Will adding a few words to food packages disclosing the presence of genetically modified organisms increase food prices?
Two recent industry-funded studies contend that mandatory GMO labels will increase the price of groceries. But, both studies suffer from the same basic flaws. Both studies assume that a mandatory GMO disclosure will require food manufacturers to reformulate all processed foods to use non-GMO ingredients. In addition, both studies ignore the impact of retail pricing strategies on the price a consumer pays at the point of sale.
By contrast, independent studies show that GMO labels will not act as a warning, as some farm and food organizations contend. In one recent study, two agricultural economists found that the mere presence of a GMO label did not increase consumer concern. Another study, based on five years of consumer data, also found that GMO labels would not scare consumers.

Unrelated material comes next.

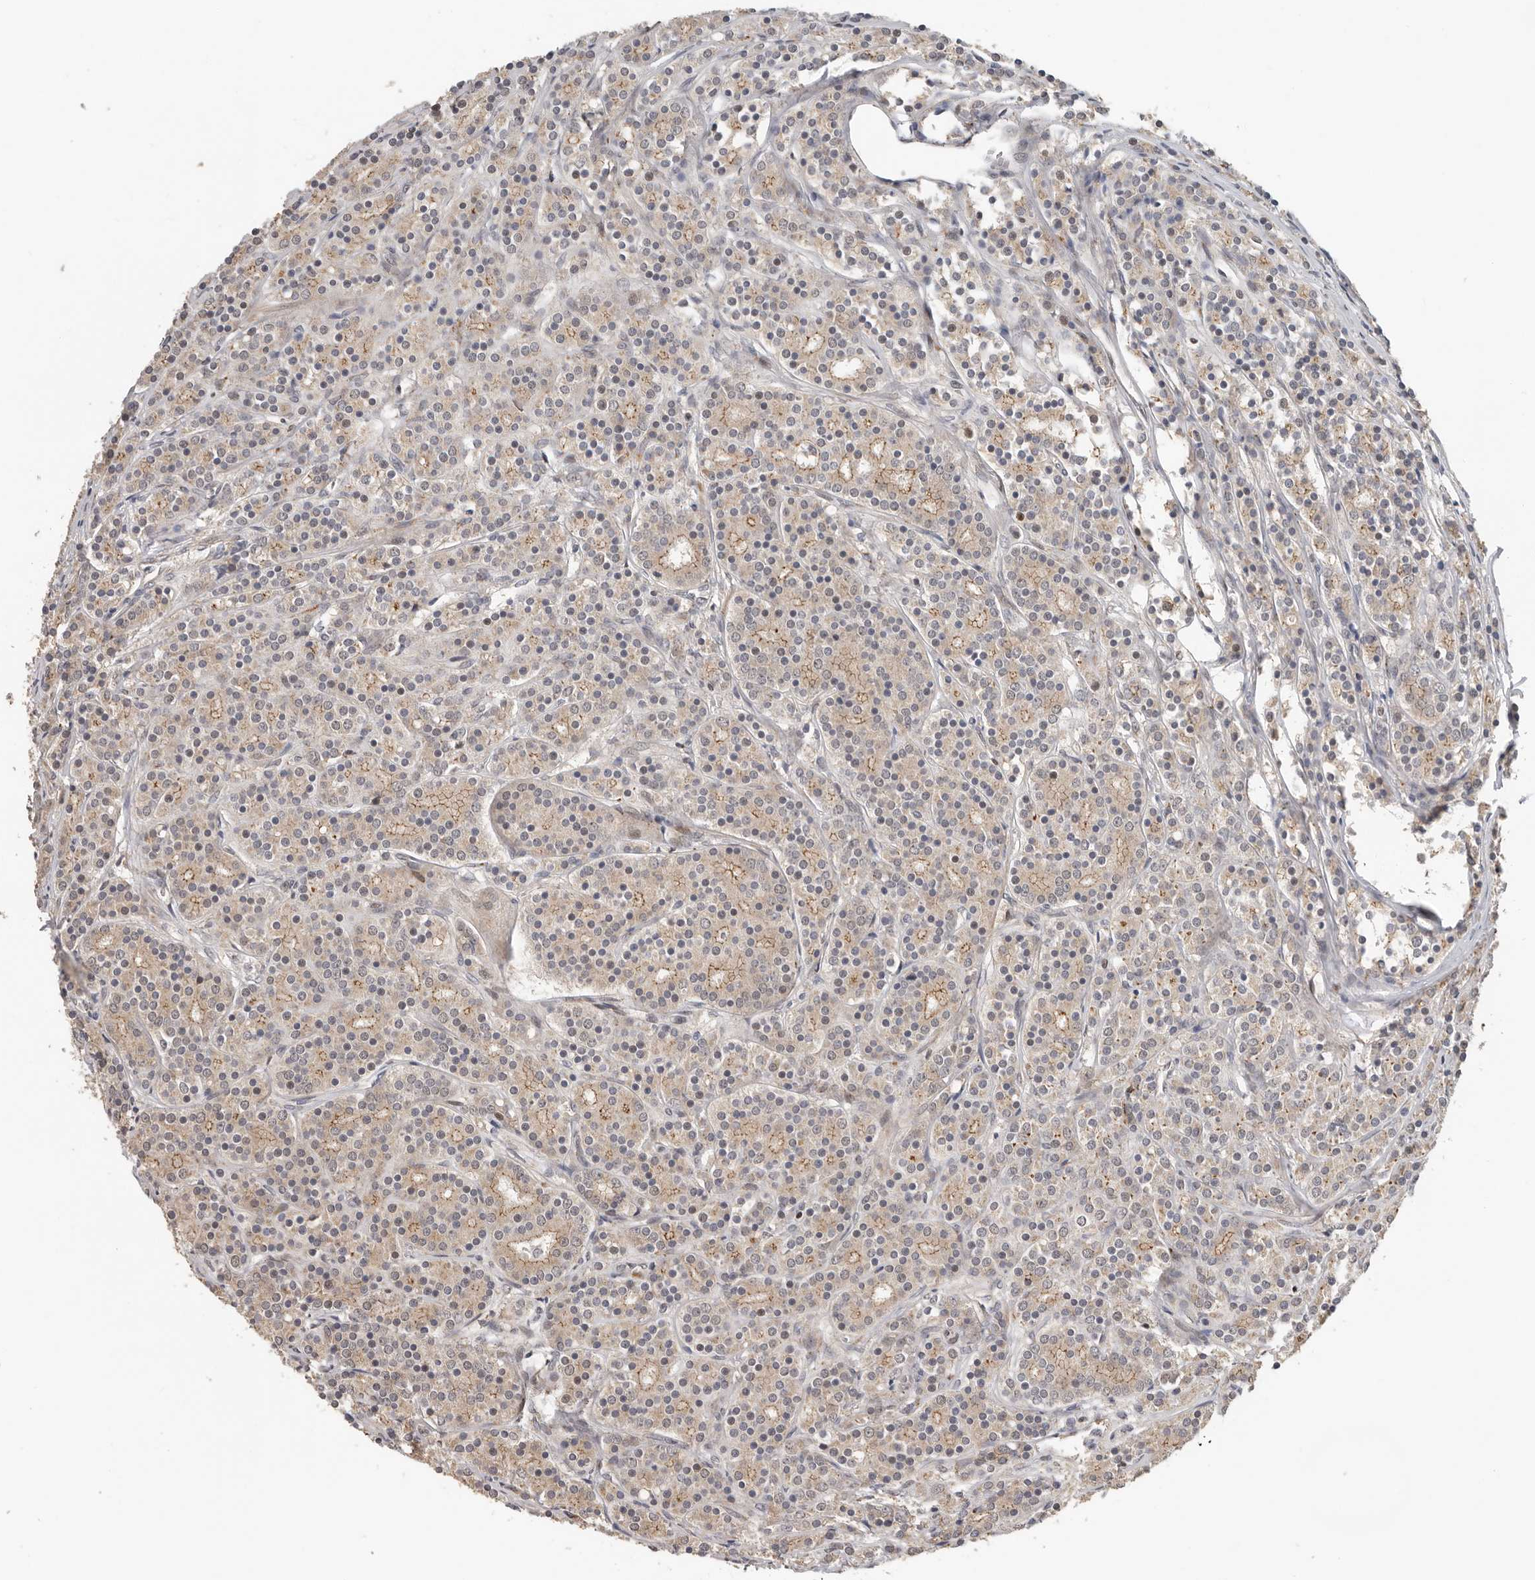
{"staining": {"intensity": "weak", "quantity": "25%-75%", "location": "cytoplasmic/membranous,nuclear"}, "tissue": "prostate cancer", "cell_type": "Tumor cells", "image_type": "cancer", "snomed": [{"axis": "morphology", "description": "Adenocarcinoma, High grade"}, {"axis": "topography", "description": "Prostate"}], "caption": "This micrograph demonstrates prostate high-grade adenocarcinoma stained with immunohistochemistry to label a protein in brown. The cytoplasmic/membranous and nuclear of tumor cells show weak positivity for the protein. Nuclei are counter-stained blue.", "gene": "HENMT1", "patient": {"sex": "male", "age": 62}}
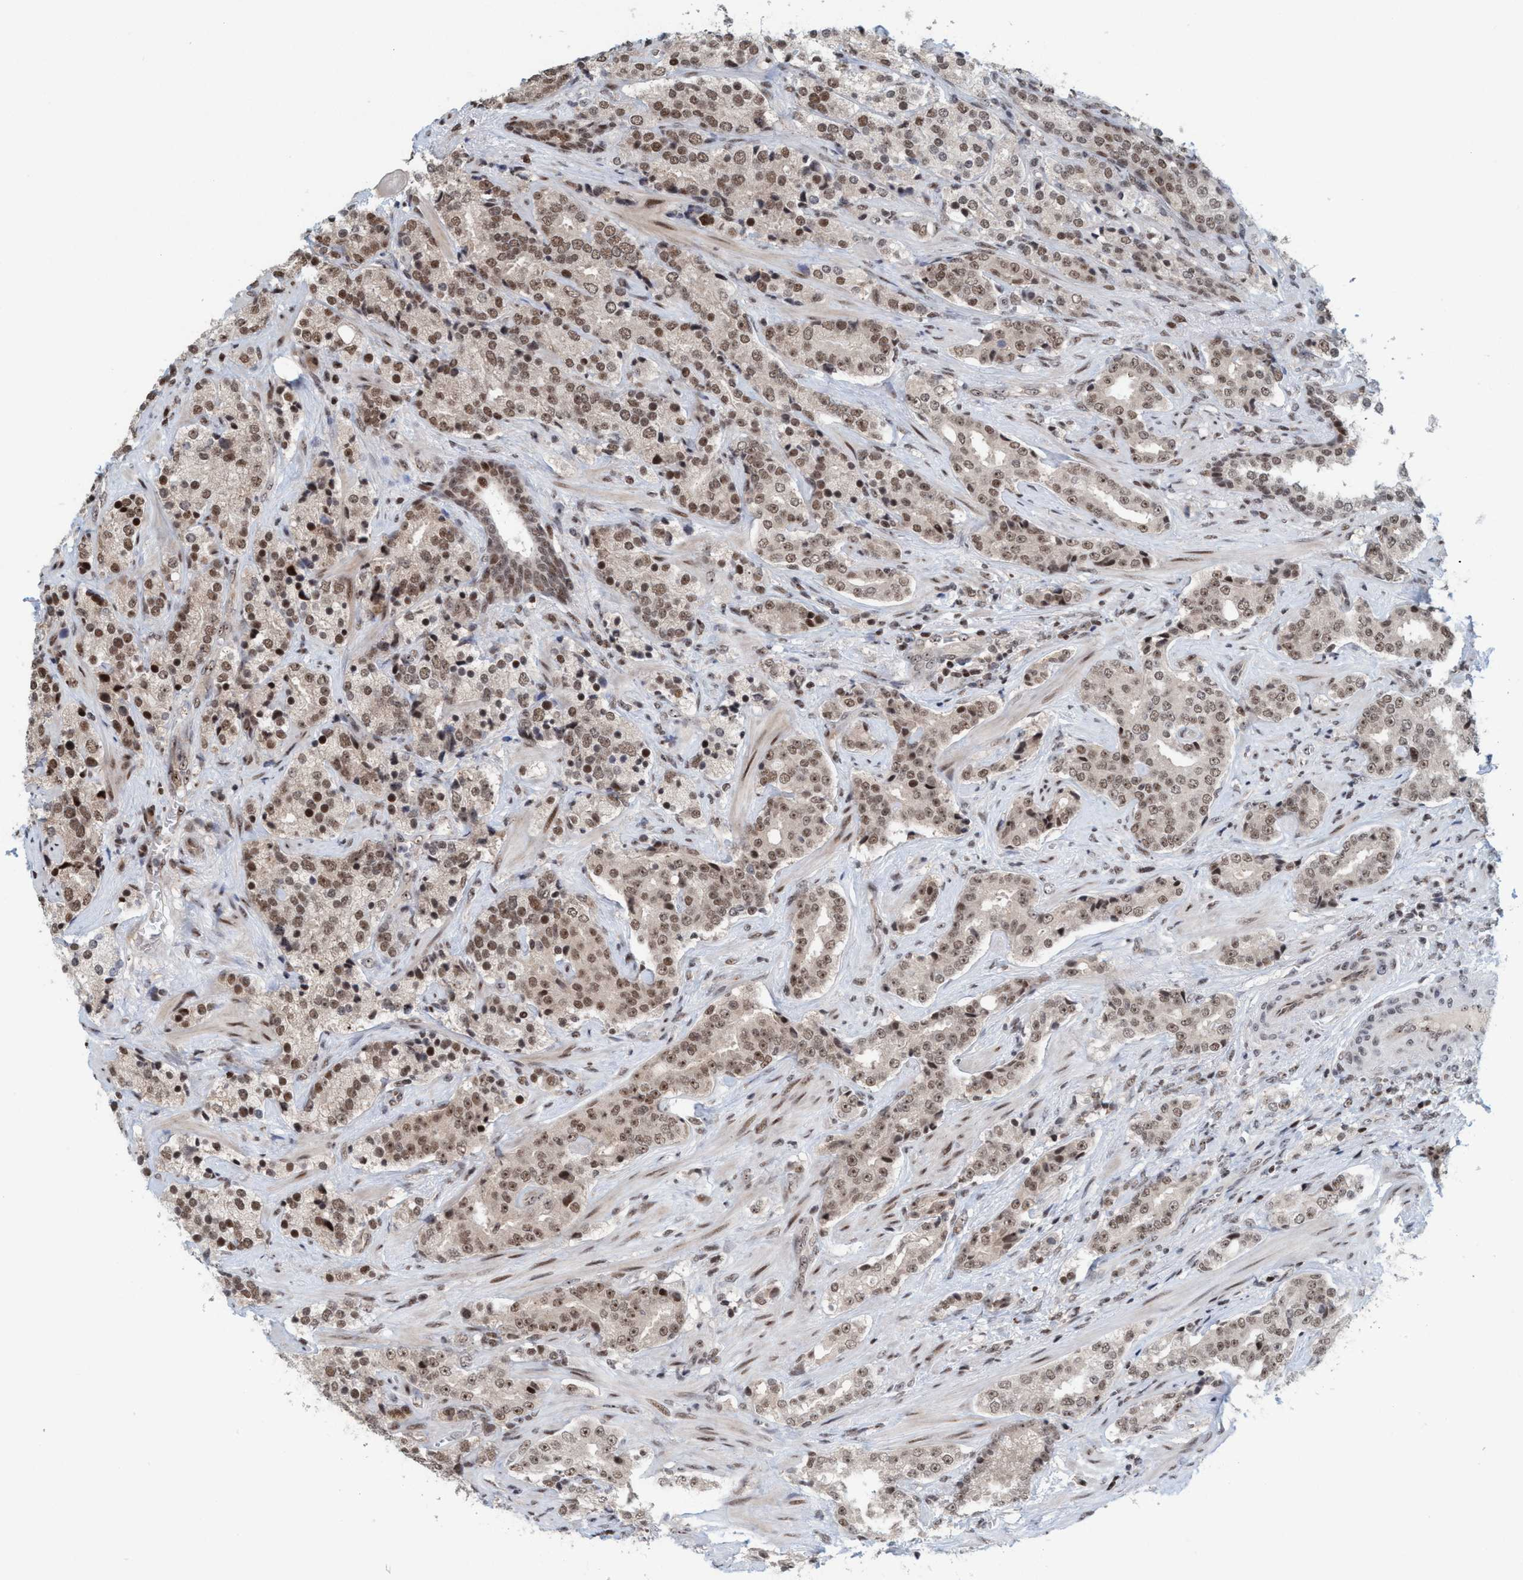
{"staining": {"intensity": "moderate", "quantity": ">75%", "location": "nuclear"}, "tissue": "prostate cancer", "cell_type": "Tumor cells", "image_type": "cancer", "snomed": [{"axis": "morphology", "description": "Adenocarcinoma, High grade"}, {"axis": "topography", "description": "Prostate"}], "caption": "Approximately >75% of tumor cells in human prostate adenocarcinoma (high-grade) show moderate nuclear protein positivity as visualized by brown immunohistochemical staining.", "gene": "SMCR8", "patient": {"sex": "male", "age": 71}}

Two economists with the U.S. Department of Agriculture came to a similar conclusion after studying the behavior of consumers in countries that require GMO labeling. Their study found that most consumers look only for one or two attributes - like price or calories - and tend to overlook other disclosures.
The most recent study, financed by the Corn Refiners Association, concludes that simply changing labels will increase food prices. But, food companies frequently change their labels to highlight new innovations or make new claims. Adding a few words or a symbol to the package during a periodic refresh cycle will add little or no cost to designing and printing the label.
The biggest flaw with both studies is that they assume the cost of making food is directly reflected in the price at the point of sale. As explained in a 2013 paper, pricing strategies are based on many factors, including shopper demographics and rival pricing behavior. Simply assuming the costs of label changes, which are negligible, will be passed along to the consumer overlooks the competitive world in which retailers set prices.
Even Campbell Soup Co., which supports mandatory GMO labeling, has said GMO labeling will not increase food prices. Regardless of whether you think GMO labels should be mandatory, the evidence simply does not support the argument that mandatory labels increase the price of food.